The SLA and SMA vascular structures were consistently identified in the anterior mandible on CBCT images, both in dentate and edentulous patients, whereas the mandibular incisive canal was not consistently visualized. Average values from the inferior border of the mandible to the SLA, SMA, and MIC were computable. The cross-sectional morphology of the anterior mandible is diverse in dentate and edentulous mandibles, with pear shaped being the most common in both. These findings should be taken into consideration when dental implants are planned in the anterior mandible.

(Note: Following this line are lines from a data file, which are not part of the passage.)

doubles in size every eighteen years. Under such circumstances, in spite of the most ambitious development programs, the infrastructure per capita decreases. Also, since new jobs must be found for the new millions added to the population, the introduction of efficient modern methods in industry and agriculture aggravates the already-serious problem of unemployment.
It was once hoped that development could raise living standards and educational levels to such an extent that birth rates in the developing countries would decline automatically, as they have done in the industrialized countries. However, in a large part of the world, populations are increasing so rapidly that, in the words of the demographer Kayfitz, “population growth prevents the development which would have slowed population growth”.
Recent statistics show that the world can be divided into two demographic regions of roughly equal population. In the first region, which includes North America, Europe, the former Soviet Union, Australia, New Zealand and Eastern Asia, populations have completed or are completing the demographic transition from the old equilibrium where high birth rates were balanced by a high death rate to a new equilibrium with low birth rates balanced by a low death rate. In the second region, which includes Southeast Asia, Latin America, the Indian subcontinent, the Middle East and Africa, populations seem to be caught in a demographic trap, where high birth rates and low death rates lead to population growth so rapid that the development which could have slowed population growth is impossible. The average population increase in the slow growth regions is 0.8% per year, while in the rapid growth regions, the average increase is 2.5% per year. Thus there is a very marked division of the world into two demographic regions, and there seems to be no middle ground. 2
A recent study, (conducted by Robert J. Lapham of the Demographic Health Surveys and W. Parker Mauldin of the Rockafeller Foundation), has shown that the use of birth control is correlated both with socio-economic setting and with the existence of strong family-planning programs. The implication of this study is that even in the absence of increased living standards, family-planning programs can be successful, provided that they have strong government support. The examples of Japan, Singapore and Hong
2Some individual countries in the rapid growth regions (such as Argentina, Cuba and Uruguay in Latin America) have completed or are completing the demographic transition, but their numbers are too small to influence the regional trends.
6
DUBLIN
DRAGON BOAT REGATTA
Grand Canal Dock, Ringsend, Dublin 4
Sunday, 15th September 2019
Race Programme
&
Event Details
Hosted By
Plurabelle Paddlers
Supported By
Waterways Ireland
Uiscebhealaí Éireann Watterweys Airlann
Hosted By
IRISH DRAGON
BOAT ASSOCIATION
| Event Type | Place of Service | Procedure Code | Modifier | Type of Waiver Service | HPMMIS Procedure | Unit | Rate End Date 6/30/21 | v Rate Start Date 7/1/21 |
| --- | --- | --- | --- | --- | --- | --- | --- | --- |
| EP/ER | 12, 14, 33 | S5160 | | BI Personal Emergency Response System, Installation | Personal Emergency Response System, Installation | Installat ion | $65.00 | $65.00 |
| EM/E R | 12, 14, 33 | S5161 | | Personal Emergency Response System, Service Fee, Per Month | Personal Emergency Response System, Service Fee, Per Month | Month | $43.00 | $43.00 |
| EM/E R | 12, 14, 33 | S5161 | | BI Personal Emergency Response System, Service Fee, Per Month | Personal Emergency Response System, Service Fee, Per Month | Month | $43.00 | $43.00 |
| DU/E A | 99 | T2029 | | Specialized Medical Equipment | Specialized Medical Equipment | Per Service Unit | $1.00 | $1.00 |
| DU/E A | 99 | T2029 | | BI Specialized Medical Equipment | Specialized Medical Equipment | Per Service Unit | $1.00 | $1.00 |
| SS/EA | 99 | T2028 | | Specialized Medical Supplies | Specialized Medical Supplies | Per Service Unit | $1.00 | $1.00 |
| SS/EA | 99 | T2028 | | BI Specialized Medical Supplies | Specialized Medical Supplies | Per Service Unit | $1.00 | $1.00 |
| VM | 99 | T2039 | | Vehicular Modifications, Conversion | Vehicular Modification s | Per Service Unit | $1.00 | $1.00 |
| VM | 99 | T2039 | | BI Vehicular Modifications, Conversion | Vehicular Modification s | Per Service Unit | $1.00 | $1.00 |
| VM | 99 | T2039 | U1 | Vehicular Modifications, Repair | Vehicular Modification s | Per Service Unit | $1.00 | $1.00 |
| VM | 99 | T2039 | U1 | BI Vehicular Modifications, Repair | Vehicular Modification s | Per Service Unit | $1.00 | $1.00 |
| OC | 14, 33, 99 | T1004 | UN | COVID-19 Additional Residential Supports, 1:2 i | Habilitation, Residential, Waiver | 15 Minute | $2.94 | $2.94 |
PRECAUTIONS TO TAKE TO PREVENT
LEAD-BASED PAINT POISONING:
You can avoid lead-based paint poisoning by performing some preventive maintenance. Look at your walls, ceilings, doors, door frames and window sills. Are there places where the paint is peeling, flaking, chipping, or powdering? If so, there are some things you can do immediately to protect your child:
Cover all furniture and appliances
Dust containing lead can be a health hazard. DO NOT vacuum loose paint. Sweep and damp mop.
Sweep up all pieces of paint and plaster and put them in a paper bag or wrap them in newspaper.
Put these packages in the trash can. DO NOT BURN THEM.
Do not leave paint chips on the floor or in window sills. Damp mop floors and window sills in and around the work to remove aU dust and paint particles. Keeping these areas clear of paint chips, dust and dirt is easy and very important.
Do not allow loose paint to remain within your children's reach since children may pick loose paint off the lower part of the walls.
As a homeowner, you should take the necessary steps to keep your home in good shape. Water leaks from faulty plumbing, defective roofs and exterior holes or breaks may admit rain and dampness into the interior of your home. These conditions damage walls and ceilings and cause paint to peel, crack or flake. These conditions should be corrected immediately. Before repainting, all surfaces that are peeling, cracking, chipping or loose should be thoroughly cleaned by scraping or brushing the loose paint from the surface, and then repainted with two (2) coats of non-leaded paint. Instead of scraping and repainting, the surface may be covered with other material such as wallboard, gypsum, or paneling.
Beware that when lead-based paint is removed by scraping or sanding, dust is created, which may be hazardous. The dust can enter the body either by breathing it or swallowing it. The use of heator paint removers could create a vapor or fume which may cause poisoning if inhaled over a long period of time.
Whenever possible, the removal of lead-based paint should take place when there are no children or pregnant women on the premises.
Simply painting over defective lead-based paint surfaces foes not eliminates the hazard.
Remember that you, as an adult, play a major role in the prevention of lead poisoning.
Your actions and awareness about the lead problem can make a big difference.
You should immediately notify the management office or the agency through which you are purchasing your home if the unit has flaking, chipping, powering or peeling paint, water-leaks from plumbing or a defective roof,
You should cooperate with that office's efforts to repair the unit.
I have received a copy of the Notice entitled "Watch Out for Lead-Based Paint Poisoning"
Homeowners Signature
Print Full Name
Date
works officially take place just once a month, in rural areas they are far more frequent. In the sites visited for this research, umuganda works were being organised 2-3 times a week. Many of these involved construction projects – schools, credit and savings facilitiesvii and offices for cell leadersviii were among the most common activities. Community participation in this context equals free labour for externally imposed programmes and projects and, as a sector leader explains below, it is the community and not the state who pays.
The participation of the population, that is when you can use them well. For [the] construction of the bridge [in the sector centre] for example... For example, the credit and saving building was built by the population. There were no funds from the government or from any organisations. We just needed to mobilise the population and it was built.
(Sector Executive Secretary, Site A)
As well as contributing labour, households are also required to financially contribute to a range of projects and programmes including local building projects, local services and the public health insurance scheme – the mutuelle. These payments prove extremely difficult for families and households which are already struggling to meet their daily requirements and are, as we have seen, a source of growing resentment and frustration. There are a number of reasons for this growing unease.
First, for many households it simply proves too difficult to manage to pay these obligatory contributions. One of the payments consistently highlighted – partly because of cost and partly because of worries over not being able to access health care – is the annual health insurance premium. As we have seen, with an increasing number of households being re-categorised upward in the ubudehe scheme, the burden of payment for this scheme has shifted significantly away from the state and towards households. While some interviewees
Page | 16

传统上认为下颌前牙区为种植牙的安全区。然而,随着锥形束 CT(CBCT)的发展,已经确定了一些解剖学上的挑战,如果违反这些挑战,可能会导致手术并发症,包括危及生命的出血。
本观察性临床研究的目的是获得舌下动脉(SLA)、颏下动脉(SMA)和下颌切牙管(MIC)位置的标准化平均值,并确定有牙和无牙个体之间是否存在差异。此外,还确定了这些解剖标志在 CBCT 图像上的出现率。另一个目的是研究下颌前牙的横断形态。
对 125 名无牙和 100 名有牙患者的下颌前牙进行 CBCT 图像研究,以确定 SLA、SMA 和 MIC 的出现率。然后,从下颌骨的下皮质缘到每个结构的上缘测量这些 3 个结构,以获得平均解剖测量值。然后对下颌前牙的横断形态进行分类,并计算出该样本中每种形态的出现率。
在所有 225 例 CBCT 图像中,无牙患者的 SLA 出现率为 100%,有牙患者为 98%。SLA 位于下颌骨下缘上方约 15mm 处。无牙患者 SMA 的出现率为 94%,有牙患者为 88%。SMA 位于下颌骨下缘上方约 5mm 处。无牙患者 MIC 的出现率为 61%,有牙患者为 59%。无牙患者 MIC 位于下颌骨下缘上方约 11mm 处,有牙患者位于下颌骨下缘上方约 14mm 处。下颌前牙的横断形态观察到 5 种不同的形态:沙漏形(1%)、梨形(53%)、镰刀形(4%)、卵圆形(26%)和三角形(17%)。在前牙区,从剩余牙槽嵴的嵴顶到 6mm 宽的最小宽度的距离约为 4mm。
在 CBCT 图像中,无论是有牙还是无牙患者,都能在下颌前牙区一致地识别 SLA 和 SMA 血管结构,而下颌切牙管则不能一致地显示。从下颌骨下缘到 SLA、SMA 和 MIC 的平均值是可计算的。下颌前牙的横断形态在有牙和无牙的下颌骨中是多种多样的,其中梨形最为常见。在计划下颌前牙种植牙时应考虑到这些发现。